Dinner for Two: Shaved Brussels Sprouts & Prosciutto Pappardelle
Let’s have some non-Christmas food, shall we?
Our thighs will thank us.
We’re only seven days into December, and yet somehow I’ve already consumed 11 pounds of sugar. I’ve been baking almost non-stop since Thanksgiving, and at the moment my skin, waistline, and bodysuits all hate me. So in an effort to not completely ruin my holiday wardrobe — mini skirts! otk boots! sparkly crop sweaters! — I need to calm the hell down. And this shaved brussels sprouts & prosciutto pappardelle is how I’m doing it.
In general I’m a big believer in restricting pasta to Friday – Sunday, but during the holidays rules are broken, so here we are. The good news is that unlike most pasta dishes, this recipe is all about balance, moderation, and ease. There’s protein from the egg pappardelle + prosciutto, fiber and iron from the brussels, and healthy fats courtesy of EVOO.
It’s got a little bit of everything, basically, not to mention a whole lot of flavor AND a mere 30-minute cook time.
Pappardelle is an elegant noodle all on its own, but for this particular recipe it does more than just look outstanding. Each ribbon has the specific weight and dimension needed to become delicately shellacked with shaved brussels, crisped prosciutto, and crumbled cheese. It’s like edible poetry, and it couldn’t be easier to achieve.
The key to killing this recipe is to do everything simultaneously, which sounds worse than it is. Because a giant pot of water takes about 20 minutes to boil, when you begin cooking at step 1, start boiling! By the time your two slices of prosciutto are crisped + the brussels sprouts sautéed, a boil will finally be reached. And this timing ends up being perfect, since the pappardelle only needs around 7 minutes to cook.
Once the pasta is cooked you need to drain it (duh) then immediately return it to the hot pot. From there you vigorously stir in a whisked egg, which adds amazing creaminess to this dish. This isn’t quite a carbonara — no cream, and only one egg — but it has a vague carbonara vibe without all the fatty baggage, so it’s kinda the best of both worlds. And once the egg is incorporated, simply add in the sautéed brussels, crisped prosciutto, and more EVOO! When you’re pleased with the texture, it’s time to plate and serve.

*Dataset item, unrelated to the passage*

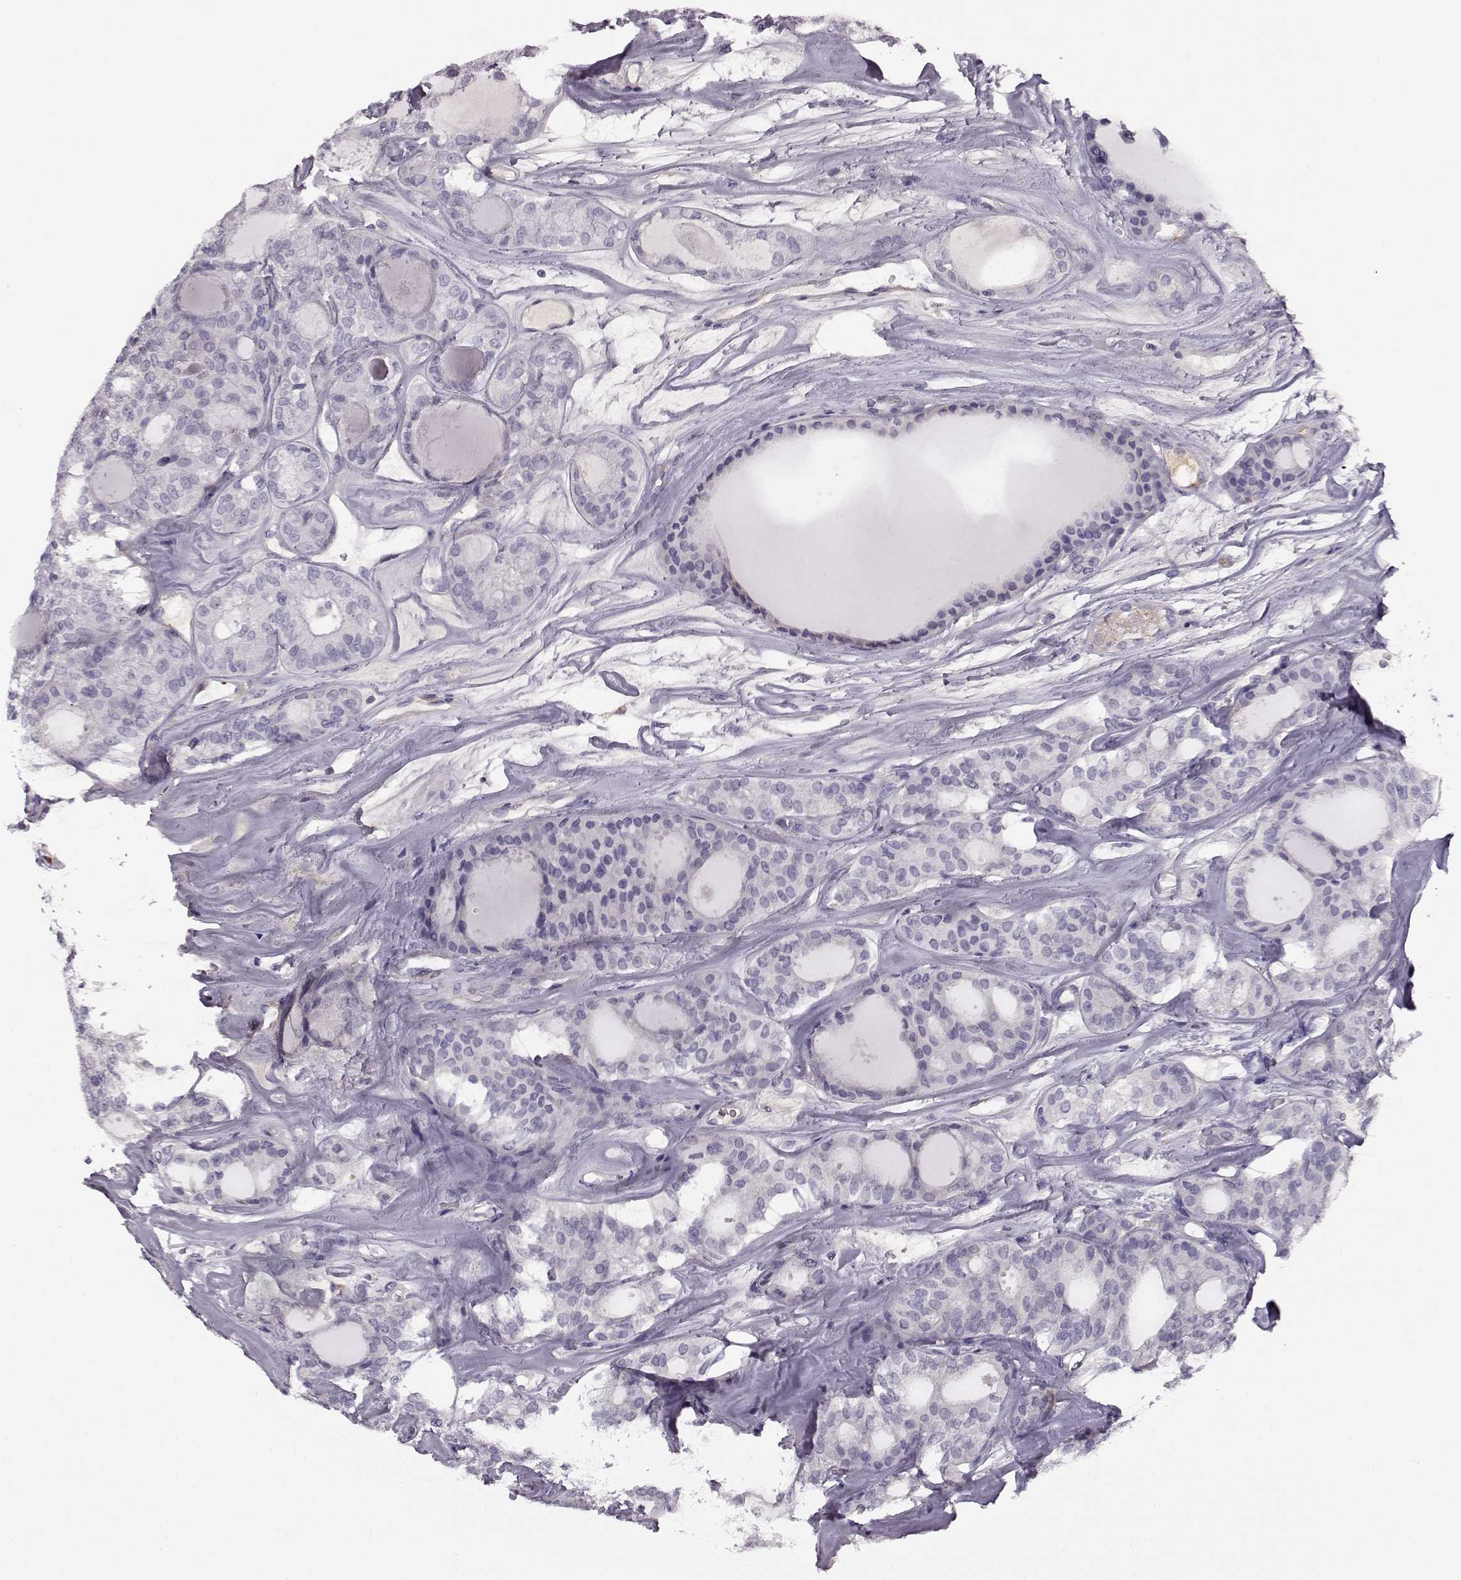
{"staining": {"intensity": "negative", "quantity": "none", "location": "none"}, "tissue": "thyroid cancer", "cell_type": "Tumor cells", "image_type": "cancer", "snomed": [{"axis": "morphology", "description": "Follicular adenoma carcinoma, NOS"}, {"axis": "topography", "description": "Thyroid gland"}], "caption": "Protein analysis of follicular adenoma carcinoma (thyroid) reveals no significant expression in tumor cells.", "gene": "TRIM69", "patient": {"sex": "male", "age": 75}}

Fresh slices of prosciutto add further deliciousness here, as does a healthy sprinkling of sharp cheese. All in all, this is a sophisticated, delicious, EASY meal that you can make for you and your boo — or hell, just you! — no matter how busy your holiday schedule gets.
I mean, who isn’t wishing for that? xo
Shaved Brussels Sprouts & Prosciutto Pappardelle
- 3 tbsps extra virgin olive oil (+ more if needed)
- 4 oz prosciutto, sliced
- 10 oz brussels sprouts, thinly sliced
- 1 tbsp lemon juice
- 1 tbsp crushed or minced garlic
- a few pinches salt & pepper
- 8 oz pappardelle pasta
- 1 large egg, whisked
- 1/2 cup grated cheese (parmesan, asiago, your choice!)
- fresh herbs to garnish
- In a large skillet heat 1 tbsp EVOO over a medium-high flame, then add two slices of prosciutto. Cook until crisp and sizzling (about 5 minutes) turning occasionally with a fork. Once cooked, transfer to cutting board and roughly chop. Next, in the same skillet — don’t clean it! — add another tbsp of EVOO, the brussels sprouts, lemon juice, garlic, and salt & pepper. Sauté over a medium-low flame, stirring as needed.
- Meanwhile, bring a large pot of salted water to a boil. When ready, cook the pappardelle to al dente, or a bit softer if you prefer.
- Once cooked, drain the pasta and immediately return it back to the hot pot. Working quickly, add the whisked egg to the pot and stir vigorously until incorporated. Next, add the crisped/chopped prosciutto, sautéed brussels sprouts, and remaining tbsp EVOO, tossing well. At this point, add more EVOO if you find the pasta to be too dry.
- Plate pasta with the remaining slices of prosciutto folded in. Sprinkle with cheese, garnish with herbs, then eat!